*Permintaan Tertulis*
Menurut teks di bawah tentang pembentukan Direktorat Jenderal Pesantren, insiden di pondok pesantren mana yang memunculkan ide pembentukan direktorat jenderal tersebut?

*Kutipan Teks*
******************************

Presiden Prabowo Subianto telah memberikan restu terhadap usulan krusial pembentukan Direktorat Jenderal (Ditjen) Pesantren di bawah naungan Kementerian Agama. Keputusan ini diumumkan langsung oleh Prabowo dalam sambutannya pada agenda Hari Santri Nasional, Jumat (25/10), menandai babak baru bagi pengembangan lembaga pendidikan Islam tertua di Indonesia.
“Saya merestui usulan dibentuknya Direktorat Jenderal Pesantren,” tegas Prabowo, menegaskan komitmen pemerintah. Restu ini, menurutnya, adalah manifestasi prioritas strategis pemerintah untuk secara berkelanjutan memberikan perhatian, perlindungan, dan penguatan posisi pesantren di seluruh pelosok Indonesia.
Langkah progresif ini ternyata berakar dari sebuah tragedi. Menteri Sekretaris Negara (Mensesneg) Prasetyo Hadi mengungkapkan bahwa ide pembentukan Ditjen Pesantren muncul setelah insiden memilukan di Pondok Pesantren Al Khoziny. Peristiwa tersebut menyadarkan Presiden Prabowo akan urgensi perhatian lebih terhadap pondok pesantren di tanah air.
“Dari peristiwa itu kita mendapatkan fakta bahwa nampaknya kita semua pemerintah perlu untuk memberikan perhatian yang lebih kepada pondok-pondok pesantren,” jelas Prasetyo, di Kompleks Istana Kepresidenan, Rabu (22/10), menggarisbawahi perlunya intervensi pemerintah yang lebih konkret.
Rencana pembentukan Direktorat Jenderal Pesantren ini disambut hangat oleh berbagai kalangan, mulai dari akademisi, orang tua, hingga para santri itu sendiri. Akademisi melihat ini sebagai peluang emas untuk memperluas cakupan wewenang Kementerian Agama, sehingga dapat memaksimalkan fungsi pesantren yang jauh melampaui sekadar pendidikan, yaitu juga sebagai pusat dakwah dan pemberdayaan masyarakat.

******************************

*Data*
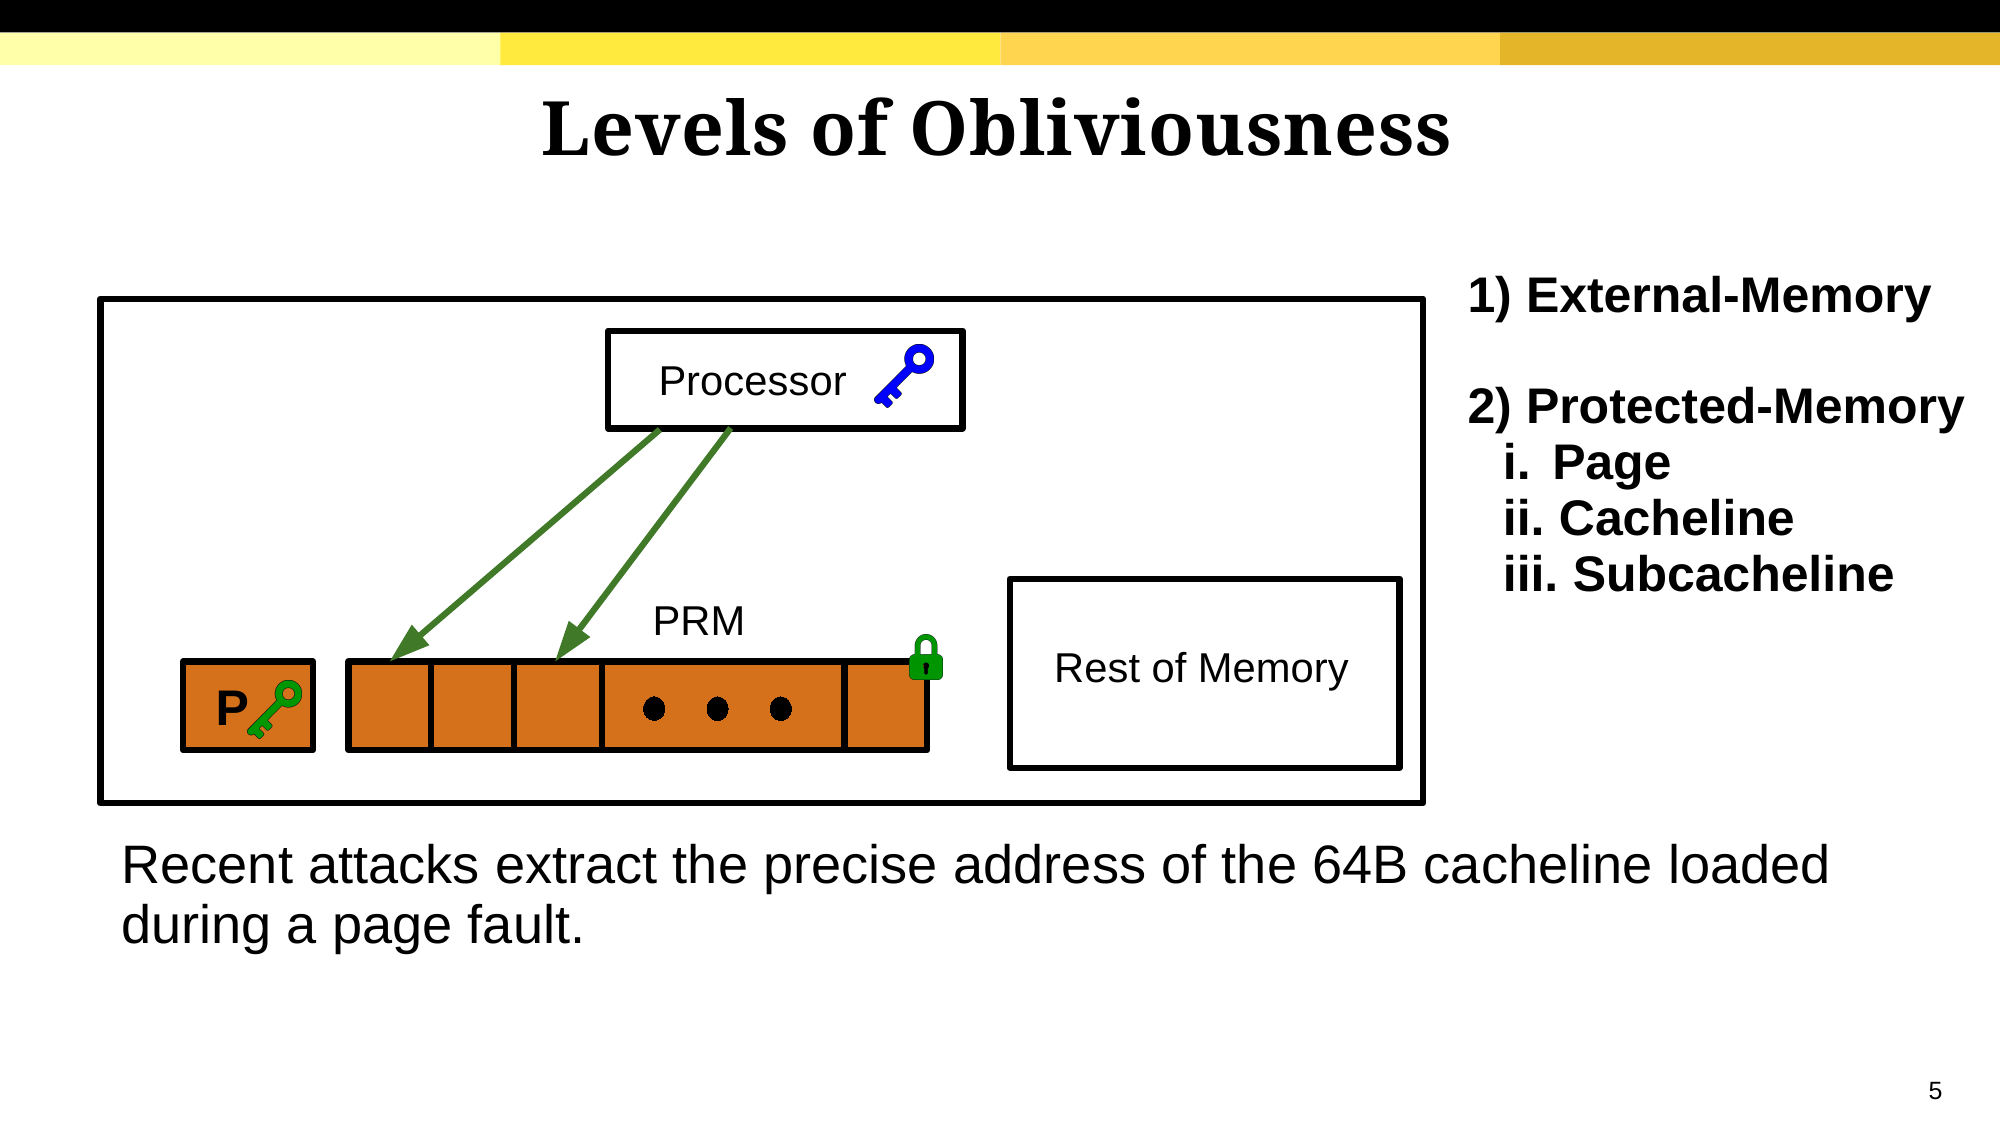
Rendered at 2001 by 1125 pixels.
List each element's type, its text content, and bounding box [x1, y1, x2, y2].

******************************

*Hasil Berikut*
Ide tersebut muncul setelah insiden di Pondok Pesantren Al Khoziny.